首都ブダペストは世界で3番目に地下鉄が通った都市でもあります。
また、各地に温泉が湧いており、ヨーロッパの中でも温泉大国として有名なのだとか。
この辺は日本に通じるものがありますね。
比較的温暖な大陸性気候で、農業には適しています。
特にトカイ地方のトカイワインは世界的にも有名です。
パリンカってどんなブランデー?
パリンカ(Pálinka)はカルパチア盆地周辺に起源を持つフルーツブランデーです。
ヨーロッパ中世時代に生まれたと言われています。
昔から誰もが自分の庭にある材料を使って気軽に造っていたようで、オリジナルレシピを持つ家庭も多いとか。
原材料はフルーツですが、最も一般的なのはプラム、アプリコット、リンゴ、チェリー、ナシです。
同じようなフルーツブランデーはチェコ共和国やポーランド、ルーマニアなどでも見られます。
どうやってつくるの?
パリンカはフルーツブランデーですから、造り方もブランデーとほぼ同じです。
原材料をマッシュし、発酵させ、蒸留させます。
蒸留は伝統の蒸留釜で2回ほど行われます。
ハンガリーとパリンカ
パリンカはハンガリーの文化と深く関わっています。
自家製のパリンカを作り楽しんできたのですから、人々にとっては生活に欠かせない飲み物ということが出来ます。

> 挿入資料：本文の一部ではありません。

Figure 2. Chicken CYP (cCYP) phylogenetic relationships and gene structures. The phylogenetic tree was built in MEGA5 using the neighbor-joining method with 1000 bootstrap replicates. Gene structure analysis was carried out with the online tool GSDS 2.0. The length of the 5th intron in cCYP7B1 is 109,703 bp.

ハンガリーの歴史の中でパリンカを見つけるには14世紀まで遡らなければなりません。
歴史書には「ハンガリー王チャールズのためのアクアヴィータ」という記述が見えます。
このブランデーはローズマリーがブレンドされていて、関節炎に苦しんでいた王とその王妃の為の薬として使われていたそうです。
パリンカの最初の記述はそのようなものでしたが、パリンカが王侯貴族のものであったのかというとそうではなく、実際は農民達が裏庭の材料で造るような庶民的なブランデーでした。

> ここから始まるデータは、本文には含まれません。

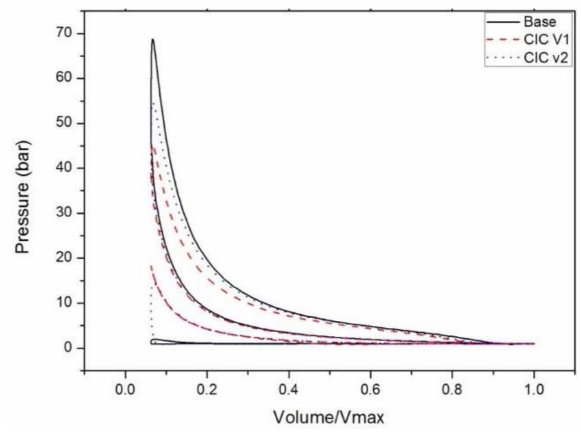
Figure 8. P-V diagram for three different recompression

しかし17世紀に入ると、パリンカの製造は禁止されてしまいます。
自家製が流行りすぎ、事故や事件が多発したためです。
その後2002年、EUによってパリンカはハンガリーのアルコール飲料として認められ、現在に至ります。
もともとは農民達の飲み物だったので、どこか泥くささも感じる飲み物でしたが、近年に入ると流行に敏感な若者たちの間で流行りだし、今ではパリンカを置いていないバーはハンガリーにはありません。
それほど広く親しまれているのですね。
パリンカの楽しみ方は…
ハンガリーの人々は朝、パリンカをぐいっとやることがあるそうです。
パリンカは眠気覚ましと捉えられていて、特におじいさんおばあさんの世代に多く見られます。
また、パリンカは消化を助けるとも考えられています。
ですから食後にも多く飲まれるのです。
さらに二日酔いの治療薬としても最適と考える人も。
もしハンガリーで二日酔いになり、パリンカを進められたら丁寧にお断りする事をおすすめします。
迎え酒に医学的根拠は全くないので、二日酔い後にまたパリンカ、というのは理にかないません。

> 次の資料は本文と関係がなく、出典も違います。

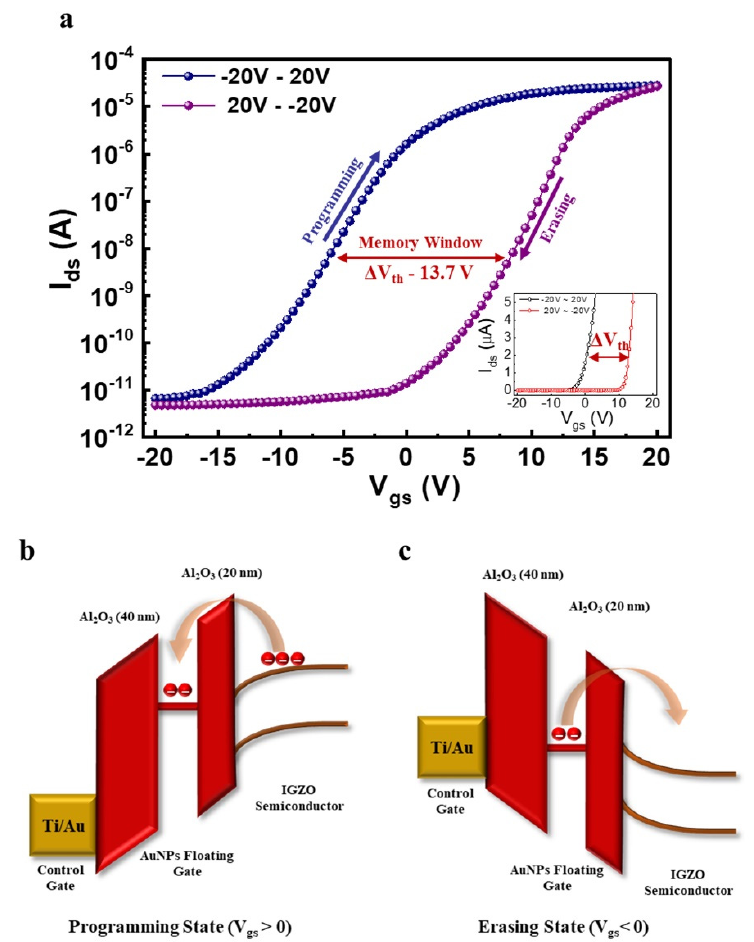
Figure 4. Transfer characteristics of the proposed NVM device. ( a ) A hysteresis of the transfer curve of the proposed NVM device when sweeping from − 20 V to +20 V back and forth, defines a memory window of 13.7 V. ( b , c ) A band diagram illustration of the proposed NVM device in case of programming and erasing when V gs > 0 V and V gs < 0 V, respectively.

パリンカは甘くて飲みやすいものが多いですが、アルコール度数も高めです。
飲みすぎには注意が必要なのです。
また、冷たくしすぎるとせっかくのフルーツの風味が薄くなってしまうので、常温で頂くのがおすすめですよ。
眠気覚まし、食後、その他一般的なのは食前酒として。
ディナーの前にショットグラスで軽く頂くのです。
つまりパリンカはハンガリーの人にとってはいつでも飲みたいブランデーということでしょうか。
パリンカにも厳しいきまりがあるのです
ハンガリーのパリンカはEUおよびハンガリーの法律で厳しく規制されています。
これは「パリンカ法」とよばれ、パリンカの定義にかかわるもの。
どんなものかといいますと、以下の通りです。
1.ハンガリーで栽培された果実のみを原材料とする。
添加物を含んではいけない。
2.ハンガリーで栽培から発酵、蒸留、ボトル詰めまで行う。
3.蒸留の際のアルコール度数は86%を越えてはならず、ボトル詰めの際は少なくとも37.5%でなくてはならない。
このような決まりが出来たことで、粗悪品や偽物の流通を防ぐことが出来るようにはなったのですが、ちょっとした問題も起こりました。
粗悪品でも偽物でもなく、古くからパリンカを作っていたブランドも、この基準に満たないものはブランド名の変更を余儀なくされました。
また、EUはパリンカをハンガリーの専売特許としたため、他のヨーロッパ諸国に混乱が生じてしまいます。
ハンガリー以外にもフルーツブランデーを作っている国があったからです。
何が問題かというと、同じようにフルーツブランデーを作っている国はハンガリーにロイヤリティを払わなければならないという意見が出てきたこと。
しかし、パリンカ以外にも他をオリジンとして持つフルーツブランデーは多数存在します。
他国からすれば納得できません。
そのため、「パリンカ」という名称さえさければ、自由に名前を付けて販売が出来るようになりました。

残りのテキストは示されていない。